Dental Crowns

Dental crowns are also sometimes referred to as “caps”. They can be used for restorative or cosmetic purposes. If your dentist recommends that you need a crown there could be many different reasons why: to protect a weak tooth from breaking, to restore a cracked or worn tooth, to cover and support a tooth when there is not a lot of tooth structure left due to large fillings or decay, to hold dental bridges in place, to cover dental implants, or to make cosmetic modifications such as covering a misshapen or discolored tooth.

Types of Crowns

Dr. Beischel commonly uses three different types of crowns: porcelain fused to metal, all porcelain, and full gold crowns. On porcelain fused to metal crowns there is a porcelain coating on the metal crown and the porcelain’s color can be matched to adjacent teeth. Porcelain fused to metal crowns are commonly recommended in all areas of the mouth as they are very natural looking. All porcelain crowns are made without any metal and are a good choice for patients who have metal allergies. They are the most natural looking crown but they are not as strong as other options. All porcelain crowns are recommended for patients anterior or front teeth. An all gold crown is a crown made entirely of gold, without any porcelain. All gold crowns are very strong and durable. They are recommended on molars or back teeth, especially for patients who grind their teeth.

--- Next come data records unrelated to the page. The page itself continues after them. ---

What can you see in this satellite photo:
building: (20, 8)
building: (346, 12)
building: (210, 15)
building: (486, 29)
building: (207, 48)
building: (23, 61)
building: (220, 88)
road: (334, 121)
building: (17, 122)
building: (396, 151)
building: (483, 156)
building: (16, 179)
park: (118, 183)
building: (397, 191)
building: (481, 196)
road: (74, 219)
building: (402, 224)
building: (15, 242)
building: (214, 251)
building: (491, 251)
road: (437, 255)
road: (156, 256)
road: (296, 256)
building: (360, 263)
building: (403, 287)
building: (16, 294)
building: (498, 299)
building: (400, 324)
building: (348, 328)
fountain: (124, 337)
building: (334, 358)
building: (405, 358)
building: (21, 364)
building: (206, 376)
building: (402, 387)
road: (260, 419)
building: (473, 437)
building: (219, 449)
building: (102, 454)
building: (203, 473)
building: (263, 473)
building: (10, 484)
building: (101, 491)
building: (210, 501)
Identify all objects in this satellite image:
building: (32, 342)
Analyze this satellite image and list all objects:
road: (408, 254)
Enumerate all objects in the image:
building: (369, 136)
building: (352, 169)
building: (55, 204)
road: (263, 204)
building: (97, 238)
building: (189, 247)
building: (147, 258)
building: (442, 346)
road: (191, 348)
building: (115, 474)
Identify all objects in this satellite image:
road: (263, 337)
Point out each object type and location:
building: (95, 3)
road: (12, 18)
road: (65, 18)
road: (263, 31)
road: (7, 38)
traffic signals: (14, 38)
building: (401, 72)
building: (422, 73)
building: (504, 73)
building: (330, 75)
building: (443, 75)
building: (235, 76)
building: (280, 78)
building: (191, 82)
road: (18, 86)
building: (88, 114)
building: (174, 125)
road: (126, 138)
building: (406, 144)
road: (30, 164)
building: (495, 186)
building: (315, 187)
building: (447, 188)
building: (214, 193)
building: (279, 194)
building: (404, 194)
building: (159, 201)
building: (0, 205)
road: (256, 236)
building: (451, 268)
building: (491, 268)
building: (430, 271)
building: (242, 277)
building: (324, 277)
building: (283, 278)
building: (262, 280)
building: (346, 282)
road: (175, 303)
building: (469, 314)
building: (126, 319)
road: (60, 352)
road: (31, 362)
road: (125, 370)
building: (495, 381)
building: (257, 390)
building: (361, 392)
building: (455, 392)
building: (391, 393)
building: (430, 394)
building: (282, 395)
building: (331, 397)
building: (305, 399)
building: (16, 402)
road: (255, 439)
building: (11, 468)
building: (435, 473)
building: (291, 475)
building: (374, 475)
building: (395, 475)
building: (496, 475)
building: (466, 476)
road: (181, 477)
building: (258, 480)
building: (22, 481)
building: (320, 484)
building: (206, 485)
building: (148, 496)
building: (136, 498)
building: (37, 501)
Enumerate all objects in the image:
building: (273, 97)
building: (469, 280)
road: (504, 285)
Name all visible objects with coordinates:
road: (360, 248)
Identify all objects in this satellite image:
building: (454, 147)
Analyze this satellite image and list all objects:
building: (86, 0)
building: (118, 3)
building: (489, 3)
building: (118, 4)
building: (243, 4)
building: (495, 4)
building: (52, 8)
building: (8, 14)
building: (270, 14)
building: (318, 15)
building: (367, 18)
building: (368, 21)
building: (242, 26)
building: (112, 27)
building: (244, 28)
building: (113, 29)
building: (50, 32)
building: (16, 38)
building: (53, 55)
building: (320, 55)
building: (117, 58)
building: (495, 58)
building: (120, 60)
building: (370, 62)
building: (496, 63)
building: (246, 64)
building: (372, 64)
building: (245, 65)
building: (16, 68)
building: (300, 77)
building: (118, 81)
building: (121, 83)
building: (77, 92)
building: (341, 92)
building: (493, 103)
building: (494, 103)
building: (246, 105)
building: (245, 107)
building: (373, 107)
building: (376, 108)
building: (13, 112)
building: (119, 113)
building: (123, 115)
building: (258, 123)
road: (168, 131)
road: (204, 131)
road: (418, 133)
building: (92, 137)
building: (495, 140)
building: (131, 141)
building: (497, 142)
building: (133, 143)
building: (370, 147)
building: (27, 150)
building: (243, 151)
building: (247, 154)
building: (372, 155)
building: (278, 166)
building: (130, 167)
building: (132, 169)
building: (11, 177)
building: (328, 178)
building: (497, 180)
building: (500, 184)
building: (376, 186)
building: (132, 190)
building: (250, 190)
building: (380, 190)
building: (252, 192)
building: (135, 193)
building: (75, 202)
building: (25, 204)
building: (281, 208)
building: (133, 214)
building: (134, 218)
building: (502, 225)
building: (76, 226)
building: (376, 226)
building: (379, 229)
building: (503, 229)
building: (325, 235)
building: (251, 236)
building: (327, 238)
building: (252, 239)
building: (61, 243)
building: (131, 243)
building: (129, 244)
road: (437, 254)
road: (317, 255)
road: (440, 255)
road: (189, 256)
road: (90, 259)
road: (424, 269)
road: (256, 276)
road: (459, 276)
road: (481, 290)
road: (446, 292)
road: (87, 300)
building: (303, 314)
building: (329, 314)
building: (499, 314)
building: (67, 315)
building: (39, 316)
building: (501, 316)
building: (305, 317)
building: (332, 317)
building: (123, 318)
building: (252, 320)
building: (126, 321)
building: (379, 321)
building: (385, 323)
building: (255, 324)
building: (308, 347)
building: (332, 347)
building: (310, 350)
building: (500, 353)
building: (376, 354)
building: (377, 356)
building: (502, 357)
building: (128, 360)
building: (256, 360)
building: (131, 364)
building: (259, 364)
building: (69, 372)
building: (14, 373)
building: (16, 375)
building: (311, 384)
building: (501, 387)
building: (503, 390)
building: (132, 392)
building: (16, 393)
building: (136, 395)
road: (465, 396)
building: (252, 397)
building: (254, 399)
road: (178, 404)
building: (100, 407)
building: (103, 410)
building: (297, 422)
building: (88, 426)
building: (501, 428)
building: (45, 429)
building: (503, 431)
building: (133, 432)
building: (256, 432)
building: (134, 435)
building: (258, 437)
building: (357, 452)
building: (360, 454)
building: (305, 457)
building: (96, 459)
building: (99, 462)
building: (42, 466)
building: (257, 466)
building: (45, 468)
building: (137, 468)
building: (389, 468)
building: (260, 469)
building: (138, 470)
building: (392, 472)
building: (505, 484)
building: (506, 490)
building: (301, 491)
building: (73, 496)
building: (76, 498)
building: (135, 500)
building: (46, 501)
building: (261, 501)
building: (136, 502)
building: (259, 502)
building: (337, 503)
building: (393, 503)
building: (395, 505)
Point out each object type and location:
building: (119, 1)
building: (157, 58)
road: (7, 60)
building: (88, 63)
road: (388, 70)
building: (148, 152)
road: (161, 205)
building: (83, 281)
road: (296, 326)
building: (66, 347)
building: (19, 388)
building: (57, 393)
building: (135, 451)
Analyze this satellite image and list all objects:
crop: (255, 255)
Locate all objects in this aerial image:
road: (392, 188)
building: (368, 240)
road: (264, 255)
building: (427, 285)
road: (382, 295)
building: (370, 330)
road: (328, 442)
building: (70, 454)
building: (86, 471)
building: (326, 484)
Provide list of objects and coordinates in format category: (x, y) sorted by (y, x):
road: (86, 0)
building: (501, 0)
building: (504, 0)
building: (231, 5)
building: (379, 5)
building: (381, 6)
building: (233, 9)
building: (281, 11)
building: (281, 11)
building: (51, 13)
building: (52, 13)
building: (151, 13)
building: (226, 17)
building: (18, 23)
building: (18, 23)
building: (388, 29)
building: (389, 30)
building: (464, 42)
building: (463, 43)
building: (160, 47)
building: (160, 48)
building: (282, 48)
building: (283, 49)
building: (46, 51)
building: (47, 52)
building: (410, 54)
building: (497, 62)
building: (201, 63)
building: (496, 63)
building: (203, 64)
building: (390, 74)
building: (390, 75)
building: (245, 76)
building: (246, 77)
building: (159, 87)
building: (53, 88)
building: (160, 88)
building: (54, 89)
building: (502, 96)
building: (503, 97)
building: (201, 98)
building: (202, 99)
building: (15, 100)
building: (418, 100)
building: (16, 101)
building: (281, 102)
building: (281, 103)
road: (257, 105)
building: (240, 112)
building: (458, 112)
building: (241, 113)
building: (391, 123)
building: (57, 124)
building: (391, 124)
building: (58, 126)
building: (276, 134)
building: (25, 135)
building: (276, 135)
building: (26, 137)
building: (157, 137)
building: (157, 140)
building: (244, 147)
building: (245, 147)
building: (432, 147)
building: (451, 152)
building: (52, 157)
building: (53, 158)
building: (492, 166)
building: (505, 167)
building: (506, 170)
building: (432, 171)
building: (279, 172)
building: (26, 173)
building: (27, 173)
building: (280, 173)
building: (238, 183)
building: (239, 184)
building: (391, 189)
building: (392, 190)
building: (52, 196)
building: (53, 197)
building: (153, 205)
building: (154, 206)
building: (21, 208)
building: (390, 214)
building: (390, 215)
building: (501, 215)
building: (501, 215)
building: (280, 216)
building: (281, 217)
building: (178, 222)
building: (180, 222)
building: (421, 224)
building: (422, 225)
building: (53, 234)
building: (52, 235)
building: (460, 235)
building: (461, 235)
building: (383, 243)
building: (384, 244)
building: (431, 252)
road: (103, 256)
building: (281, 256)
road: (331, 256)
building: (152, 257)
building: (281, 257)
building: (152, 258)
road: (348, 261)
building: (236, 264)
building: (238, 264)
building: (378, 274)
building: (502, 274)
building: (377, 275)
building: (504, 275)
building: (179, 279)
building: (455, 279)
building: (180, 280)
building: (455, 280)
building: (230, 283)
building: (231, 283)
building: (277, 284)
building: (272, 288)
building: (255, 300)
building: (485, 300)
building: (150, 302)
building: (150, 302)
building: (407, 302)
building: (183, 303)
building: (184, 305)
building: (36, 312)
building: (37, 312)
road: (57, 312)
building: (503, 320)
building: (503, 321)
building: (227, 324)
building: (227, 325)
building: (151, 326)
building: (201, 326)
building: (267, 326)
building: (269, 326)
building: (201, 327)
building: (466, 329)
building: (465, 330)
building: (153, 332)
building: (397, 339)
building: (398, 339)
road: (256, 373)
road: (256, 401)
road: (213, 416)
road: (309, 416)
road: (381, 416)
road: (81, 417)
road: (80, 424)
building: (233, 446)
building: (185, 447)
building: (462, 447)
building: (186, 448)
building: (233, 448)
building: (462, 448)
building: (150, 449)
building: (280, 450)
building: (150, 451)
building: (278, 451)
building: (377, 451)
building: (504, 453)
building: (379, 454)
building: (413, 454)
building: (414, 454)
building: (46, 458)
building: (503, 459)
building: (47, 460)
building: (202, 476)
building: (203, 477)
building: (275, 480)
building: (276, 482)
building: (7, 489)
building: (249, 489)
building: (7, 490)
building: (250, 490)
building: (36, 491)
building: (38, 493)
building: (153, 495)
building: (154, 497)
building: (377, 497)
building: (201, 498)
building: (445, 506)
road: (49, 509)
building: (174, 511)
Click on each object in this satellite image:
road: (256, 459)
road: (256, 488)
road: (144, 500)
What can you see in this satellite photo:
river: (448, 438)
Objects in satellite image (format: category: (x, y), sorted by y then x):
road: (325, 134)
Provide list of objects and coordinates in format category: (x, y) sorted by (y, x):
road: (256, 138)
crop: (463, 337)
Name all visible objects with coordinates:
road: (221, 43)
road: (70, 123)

In our practice crowns are completed in two appointments, typically 10 business days apart. The first visit is the “prep appointment”. If a radiograph of the tooth was not taken at your prior appointment then the doctor will have a current localized radiograph taken – this is called a periapical radiograph or a PA. The doctor and his assistant will then take any needed impressions – these are necessary so that the lab that is creating your crown will know what your dentition looks like and they will be able to create a custom, well-fitting permanent crown. The doctor will then anesthetize your tooth and surrounding gum tissue. Once you feel the area is numb, they will begin the prep work. This is where they will file the tooth down to allow space for the new crown. The amount of prep work depends on the reason for the crown. If there is a large amount of natural tooth that needs to be removed then the doctor may need to place a build up. This is a composite material that works as a foundation to support the new crown while protecting your natural tooth structure. One the prep work is done the doctor will fit you with a plastic temporary crown. The second appointment generally takes place 10 business days after your crown has been prepped. This gives the lab time to create your new permanent crown. At the second appointment the doctor will remove your temporary crown and cement the new, permanent crown into place. Your new crown will act and function just like your natural tooth.